The spellbinding, 90-minute show dwarfs any Olympic opening ceremony and thrashes the likes of Cirque du Soleil for its choreographed precision. The event features singing, dancing and death-defying gymnastics against a backdrop of 20,000 children holding up multicoloured clapboards to create mesmerising images – the best-coordinated Mexican wave ever. The show takes the audience through 12 chapters of Korean history, veering from army manoeuvres to kids cartwheeling to outlandish trapeze acts, with costume changes a-plenty.

The gruelling seven-month preparation for the Games knocks any individualism out of the performers, showing the power of the collective, deifying the leadership and giving the domestic audience a huge sense of strength.

Dos & don’ts in the DPRK

Don’t take too many photographs You can only take photos with your guides’ permission. Taking photos of soldiers, checkpoints, poverty and close-ups of people without their  consent will cause serious problems.

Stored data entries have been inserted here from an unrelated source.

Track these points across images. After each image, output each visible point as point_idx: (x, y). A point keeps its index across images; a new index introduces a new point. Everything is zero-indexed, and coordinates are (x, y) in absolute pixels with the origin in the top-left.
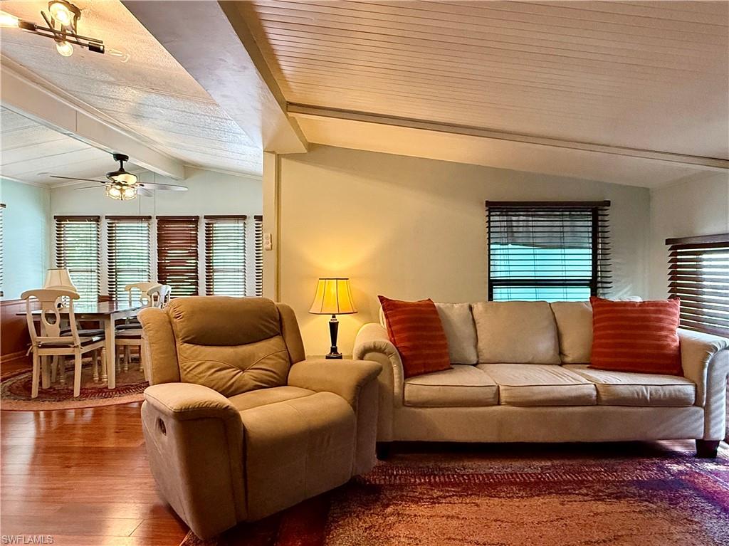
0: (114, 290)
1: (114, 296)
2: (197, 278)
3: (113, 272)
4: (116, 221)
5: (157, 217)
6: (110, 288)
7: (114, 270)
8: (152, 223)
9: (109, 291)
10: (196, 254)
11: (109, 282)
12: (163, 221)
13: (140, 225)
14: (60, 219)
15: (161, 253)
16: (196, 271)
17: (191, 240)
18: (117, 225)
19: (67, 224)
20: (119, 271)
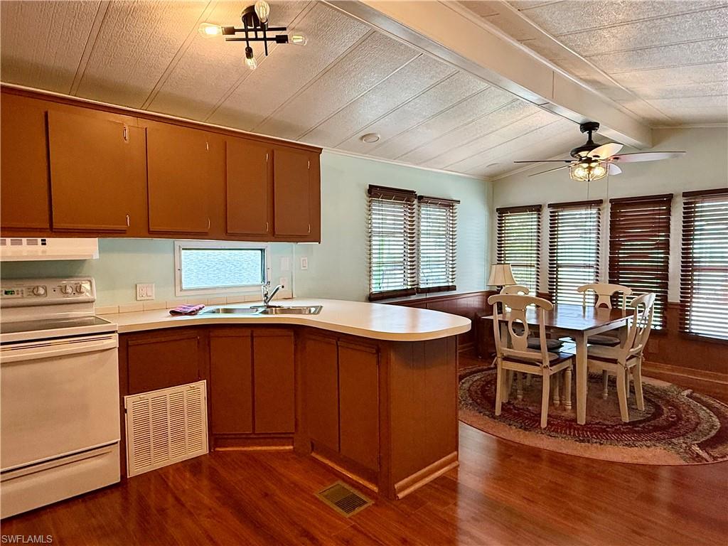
0: (555, 287)
1: (555, 294)
2: (666, 277)
3: (554, 267)
4: (560, 209)
5: (611, 201)
6: (550, 285)
7: (555, 266)
8: (603, 209)
9: (550, 289)
10: (666, 246)
11: (550, 278)
12: (617, 204)
13: (589, 212)
14: (502, 211)
15: (614, 246)
16: (666, 268)
17: (659, 227)
18: (560, 214)
19: (508, 216)
20: (561, 267)
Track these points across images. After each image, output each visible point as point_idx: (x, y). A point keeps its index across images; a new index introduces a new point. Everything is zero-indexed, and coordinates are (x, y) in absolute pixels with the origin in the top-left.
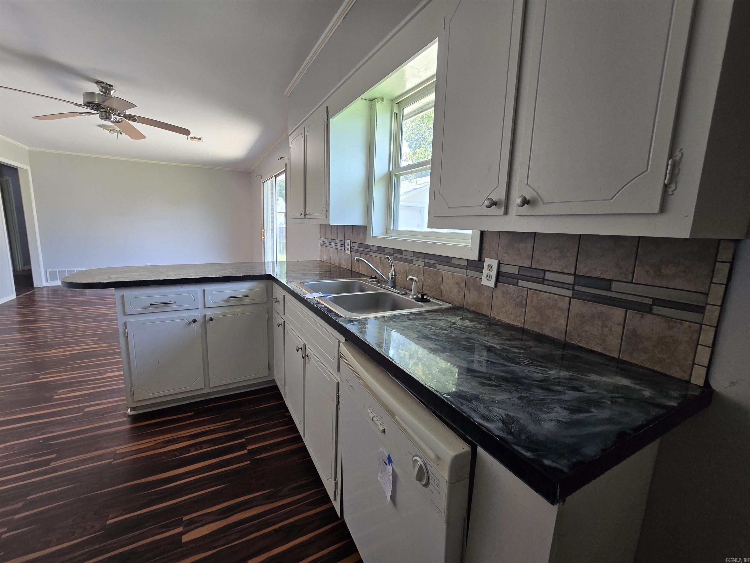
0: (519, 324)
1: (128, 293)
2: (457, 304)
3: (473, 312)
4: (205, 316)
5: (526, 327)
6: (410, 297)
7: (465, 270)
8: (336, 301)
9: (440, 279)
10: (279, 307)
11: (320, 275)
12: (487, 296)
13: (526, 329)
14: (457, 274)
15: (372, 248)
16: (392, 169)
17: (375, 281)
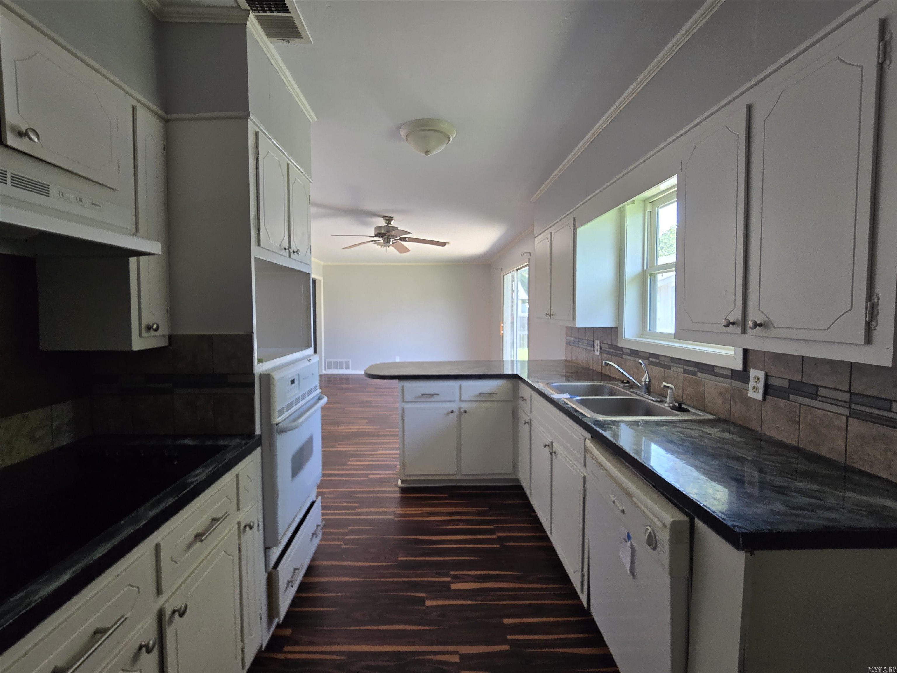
0: (793, 443)
1: (408, 385)
2: (722, 416)
3: (741, 426)
4: (460, 408)
5: (801, 446)
6: (666, 405)
7: (729, 381)
8: (583, 403)
9: (702, 388)
10: (525, 406)
11: (566, 376)
12: (755, 409)
13: (802, 448)
14: (721, 384)
15: (624, 350)
16: (647, 268)
17: (627, 386)
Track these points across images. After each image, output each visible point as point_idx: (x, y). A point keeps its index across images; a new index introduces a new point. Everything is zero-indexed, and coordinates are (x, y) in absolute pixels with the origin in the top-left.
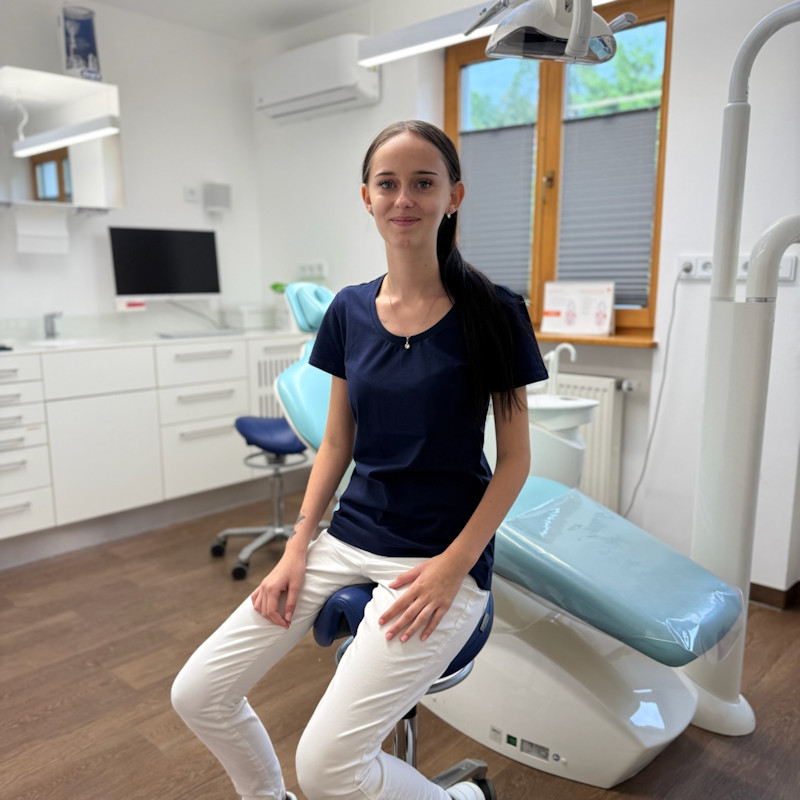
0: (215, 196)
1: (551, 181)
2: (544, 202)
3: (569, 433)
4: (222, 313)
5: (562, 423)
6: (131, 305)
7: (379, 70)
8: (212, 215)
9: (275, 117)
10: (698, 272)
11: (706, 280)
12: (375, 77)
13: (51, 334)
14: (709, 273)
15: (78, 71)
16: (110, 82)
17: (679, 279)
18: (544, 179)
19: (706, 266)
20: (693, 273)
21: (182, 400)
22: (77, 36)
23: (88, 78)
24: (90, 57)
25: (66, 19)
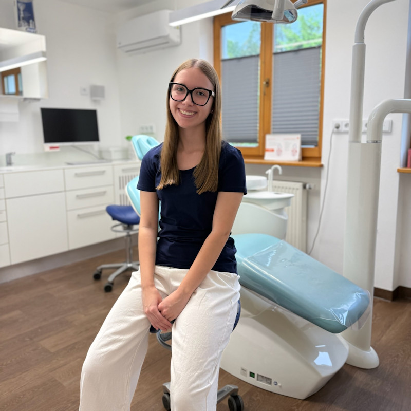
0: (97, 92)
1: (268, 84)
2: (265, 94)
3: (279, 211)
4: (100, 152)
5: (276, 206)
6: (52, 148)
7: (180, 28)
8: (95, 101)
9: (127, 52)
10: (343, 128)
11: (346, 133)
12: (178, 31)
13: (9, 163)
14: (347, 129)
15: (24, 28)
16: (41, 34)
17: (333, 132)
18: (264, 83)
19: (346, 125)
20: (340, 129)
21: (78, 197)
22: (24, 11)
23: (30, 32)
24: (31, 21)
25: (18, 2)
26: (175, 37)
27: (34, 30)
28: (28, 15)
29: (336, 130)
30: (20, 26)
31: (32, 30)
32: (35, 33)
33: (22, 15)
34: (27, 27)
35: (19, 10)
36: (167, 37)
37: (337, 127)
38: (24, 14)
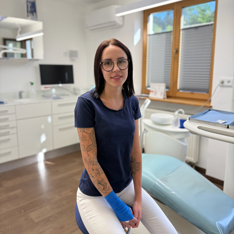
0: (73, 54)
2: (174, 58)
3: (182, 140)
6: (45, 88)
7: (123, 17)
8: (72, 60)
9: (92, 30)
10: (226, 84)
11: (228, 86)
14: (230, 84)
15: (30, 17)
16: (40, 21)
18: (175, 51)
19: (229, 82)
20: (224, 84)
21: (60, 118)
22: (31, 7)
23: (33, 20)
24: (34, 13)
25: (27, 2)
26: (119, 22)
27: (36, 19)
28: (33, 9)
29: (221, 84)
30: (28, 16)
31: (35, 19)
32: (37, 20)
33: (29, 10)
34: (32, 17)
35: (27, 6)
36: (114, 22)
37: (222, 83)
38: (31, 9)
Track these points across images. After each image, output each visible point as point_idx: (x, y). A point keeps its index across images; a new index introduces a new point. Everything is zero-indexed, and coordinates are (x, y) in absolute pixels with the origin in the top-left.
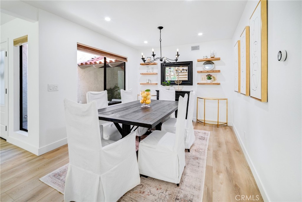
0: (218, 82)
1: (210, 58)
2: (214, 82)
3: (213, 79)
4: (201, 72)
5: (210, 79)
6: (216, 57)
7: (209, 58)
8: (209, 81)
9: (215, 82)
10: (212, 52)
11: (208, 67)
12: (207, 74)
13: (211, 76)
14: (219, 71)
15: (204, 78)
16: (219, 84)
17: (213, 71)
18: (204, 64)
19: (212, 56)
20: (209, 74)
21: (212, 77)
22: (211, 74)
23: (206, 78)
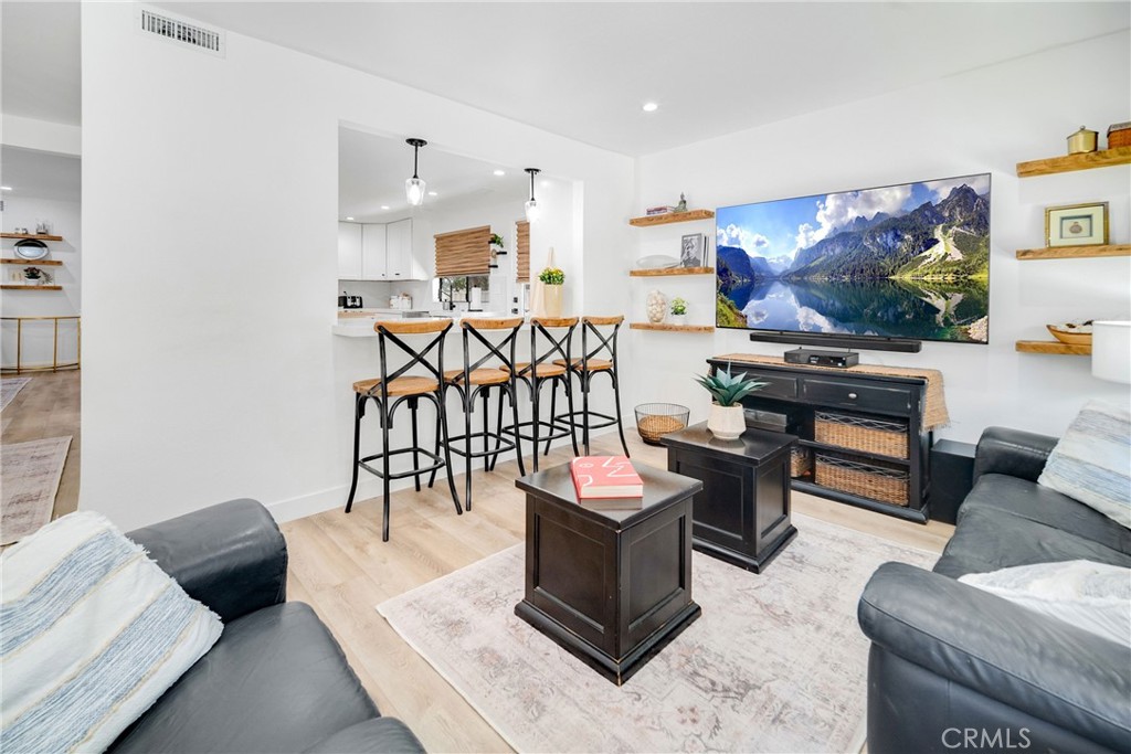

Pay particular attention if you are taking pictures of Kim Il Sung sculptures (never photograph just the feet, for example). The Korean public is obliged to report all photography.

Don’t leave your hotel without your guide’s permission A stroll through the city is possible but only with a guide. It is possible to walk in your hotel grounds but ask the guide first and don’t take your camera.

Don’t criticise the DPRK’s regime This will only upset the guides. However, you will hear plenty of criticism of the West.

Don’t take lots of equipment Video cameras, mobile phones and laptops will be confiscated on arrival and returned on the way out.

Don’t expect to communicate with the outside world International phone calls cost up to €7 a minute; emails charge by the kilobyte. The DPRK is a good place to switch off.

Do act respectfully You are ‘invited’ to the DPRK and therefore you must respect the Koreans and their vision of the Great Leader – this involves bowing to statues etc. If you are not prepared to do this, don’t visit the DPRK. Also, don’t chew gum or eat sweets or wear scruffy clothing in places of Korean national importance.